9. Because we affirm on the basis of equitable estoppel doctrine, we need not reach the trial court's other basis for denying the motion, that the proper time for appellants to withdraw their motion for voluntary dismissal had passed. In addition, we need not reach Ford's argument concerning the applicability of the judicial estoppel doctrine, particularly in light of the doctrine's questionable viability in this jurisdiction. See Konstantinidis v. Chen, 200 U.S.App. D.C. 69, 74, 626 F.2d 933, 938 (1980) (no District of Columbia court has ever adopted the judicial estoppel doctrine ․ [and] the District's cases evidence some hostility to the concept). But see Lassiter v. District of Columbia, 447 A.2d 456, 461 (D.C.1982) (applying judicial estoppel doctrine in juvenile case).
10. The requirements for “privity, reliance, and prejudice” reflects the doctrine's purpose “to ensure fairness in the relationship between the parties ․ [by] prevent[ing] the unconscientious and inequitable assertion or enforcement of claims or rights which might have existed or been enforceable by other rules of law, unless prevented by the estoppel.” Konstantinidis, supra, 200 U.S.App. D.C. at 73, 626 F.2d at 937 (citation omitted).
11. During oral arguments, Moore did not deny the truth of the representations reflected in those pleadings.
12. Ford also argues that, relying on the promise, it did not press Judge Levie for a prompt decision on the amount of the attorney's fees.
13. Although not explicitly applying equitable estoppel, the Eleventh Circuit in McGregor, supra, 956 F.2d at 1021, did implicitly recognize equitable estoppel considerations in denying a motion to withdraw. There, appellant argued that the district court abused its discretion in failing to permit him to withdraw his motion for voluntary dismissal when the court conditioned the voluntary dismissal on the payment of attorney's fees and costs. Id. The Eleventh Circuit concluded that despite the fact that appellant objected to the terms and conditions, he had initially offered to pay the “costs to date” as a condition of dismissal. Id. at 1022.
14. Appellants' contention on appeal that “there was no possible ‘benefit’ ” derived from dismissing their Thoubboron claims without prejudice is belied by their own representations before this court in Thoubboron I, supra, 624 A.2d at 1215. There, we noted that appellants “readily acknowledge that the request that their individual claims be voluntarily dismissed, rather than dismissed with prejudice, was made solely in order to protect their complaints in Pennsylvania and Illinois.” Id.
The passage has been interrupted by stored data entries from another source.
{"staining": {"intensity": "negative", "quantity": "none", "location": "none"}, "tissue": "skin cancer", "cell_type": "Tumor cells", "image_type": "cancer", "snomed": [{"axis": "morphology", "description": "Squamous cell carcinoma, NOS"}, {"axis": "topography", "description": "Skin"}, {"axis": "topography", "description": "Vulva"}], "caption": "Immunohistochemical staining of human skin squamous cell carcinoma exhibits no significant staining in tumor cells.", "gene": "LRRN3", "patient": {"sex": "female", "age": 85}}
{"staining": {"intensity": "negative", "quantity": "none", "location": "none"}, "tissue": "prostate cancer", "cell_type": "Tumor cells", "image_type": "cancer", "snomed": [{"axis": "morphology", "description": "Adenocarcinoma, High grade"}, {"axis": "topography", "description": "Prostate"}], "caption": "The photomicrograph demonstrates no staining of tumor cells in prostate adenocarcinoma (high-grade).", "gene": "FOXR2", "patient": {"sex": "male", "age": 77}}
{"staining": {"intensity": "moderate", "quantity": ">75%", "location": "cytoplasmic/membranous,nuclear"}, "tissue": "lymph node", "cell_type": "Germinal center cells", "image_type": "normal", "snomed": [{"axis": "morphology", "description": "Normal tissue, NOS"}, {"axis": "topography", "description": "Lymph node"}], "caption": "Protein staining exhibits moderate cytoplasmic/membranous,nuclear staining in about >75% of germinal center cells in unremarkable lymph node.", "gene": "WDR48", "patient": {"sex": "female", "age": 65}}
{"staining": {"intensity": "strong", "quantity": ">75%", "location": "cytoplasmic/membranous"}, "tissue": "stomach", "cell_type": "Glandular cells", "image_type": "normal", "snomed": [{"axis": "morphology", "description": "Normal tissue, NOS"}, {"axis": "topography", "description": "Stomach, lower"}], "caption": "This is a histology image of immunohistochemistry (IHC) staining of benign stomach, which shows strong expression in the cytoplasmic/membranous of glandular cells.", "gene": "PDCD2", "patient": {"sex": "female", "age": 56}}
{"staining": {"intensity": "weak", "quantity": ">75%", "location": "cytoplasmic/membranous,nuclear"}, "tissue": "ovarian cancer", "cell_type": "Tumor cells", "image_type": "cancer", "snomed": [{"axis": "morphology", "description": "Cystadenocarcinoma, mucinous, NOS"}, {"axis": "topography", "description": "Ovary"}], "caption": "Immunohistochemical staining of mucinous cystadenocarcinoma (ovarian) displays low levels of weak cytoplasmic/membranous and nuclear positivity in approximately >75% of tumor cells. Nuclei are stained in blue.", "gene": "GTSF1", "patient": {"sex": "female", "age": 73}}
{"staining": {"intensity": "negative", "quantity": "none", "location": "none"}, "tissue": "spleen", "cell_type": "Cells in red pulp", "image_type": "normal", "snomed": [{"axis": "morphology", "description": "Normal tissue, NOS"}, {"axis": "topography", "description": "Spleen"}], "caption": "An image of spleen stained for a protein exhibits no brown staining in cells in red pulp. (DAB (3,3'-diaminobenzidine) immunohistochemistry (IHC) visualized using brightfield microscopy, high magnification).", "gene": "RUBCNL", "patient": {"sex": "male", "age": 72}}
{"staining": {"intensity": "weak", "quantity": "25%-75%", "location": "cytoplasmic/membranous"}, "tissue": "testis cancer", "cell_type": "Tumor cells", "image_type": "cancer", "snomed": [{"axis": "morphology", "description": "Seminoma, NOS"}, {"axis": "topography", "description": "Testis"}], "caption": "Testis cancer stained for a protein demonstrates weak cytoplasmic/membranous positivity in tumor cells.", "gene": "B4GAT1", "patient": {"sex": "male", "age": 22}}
15. Appellants' argument also suffers from its points of comparison. Clearly, in 1994 when the dismissal without prejudice was issued, appellants did not envision that they would be confined to potential claims from only the Thoubboron plaintiffs since the potential existed for the realization of claims from both the Doutt and Portwood actions.